**ENTRIES PROVIDED:**
Segment Open

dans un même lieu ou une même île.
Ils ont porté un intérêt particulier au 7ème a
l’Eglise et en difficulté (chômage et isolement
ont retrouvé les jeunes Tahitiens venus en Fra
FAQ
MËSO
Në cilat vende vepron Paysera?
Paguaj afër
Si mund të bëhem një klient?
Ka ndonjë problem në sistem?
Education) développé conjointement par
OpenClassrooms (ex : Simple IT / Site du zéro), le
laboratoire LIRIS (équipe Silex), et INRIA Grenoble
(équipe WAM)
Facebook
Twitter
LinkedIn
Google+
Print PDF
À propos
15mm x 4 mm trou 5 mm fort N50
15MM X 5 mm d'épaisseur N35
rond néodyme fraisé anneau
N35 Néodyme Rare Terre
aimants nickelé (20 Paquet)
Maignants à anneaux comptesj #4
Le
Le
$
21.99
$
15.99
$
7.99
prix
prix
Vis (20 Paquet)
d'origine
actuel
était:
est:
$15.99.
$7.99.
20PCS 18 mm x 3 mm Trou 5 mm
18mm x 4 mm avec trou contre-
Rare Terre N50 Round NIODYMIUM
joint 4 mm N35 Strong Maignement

Segment Closed

**THE TASK:** The answer should be the full listing, repeated without any change.

**REPLY:**
dans un même lieu ou une même île.
Ils ont porté un intérêt particulier au 7ème a
l’Eglise et en difficulté (chômage et isolement
ont retrouvé les jeunes Tahitiens venus en Fra
FAQ
MËSO
Në cilat vende vepron Paysera?
Paguaj afër
Si mund të bëhem një klient?
Ka ndonjë problem në sistem?
Education) développé conjointement par
OpenClassrooms (ex : Simple IT / Site du zéro), le
laboratoire LIRIS (équipe Silex), et INRIA Grenoble
(équipe WAM)
Facebook
Twitter
LinkedIn
Google+
Print PDF
À propos
15mm x 4 mm trou 5 mm fort N50
15MM X 5 mm d'épaisseur N35
rond néodyme fraisé anneau
N35 Néodyme Rare Terre
aimants nickelé (20 Paquet)
Maignants à anneaux comptesj #4
Le
Le
$
21.99
$
15.99
$
7.99
prix
prix
Vis (20 Paquet)
d'origine
actuel
était:
est:
$15.99.
$7.99.
20PCS 18 mm x 3 mm Trou 5 mm
18mm x 4 mm avec trou contre-
Rare Terre N50 Round NIODYMIUM
joint 4 mm N35 Strong Maignement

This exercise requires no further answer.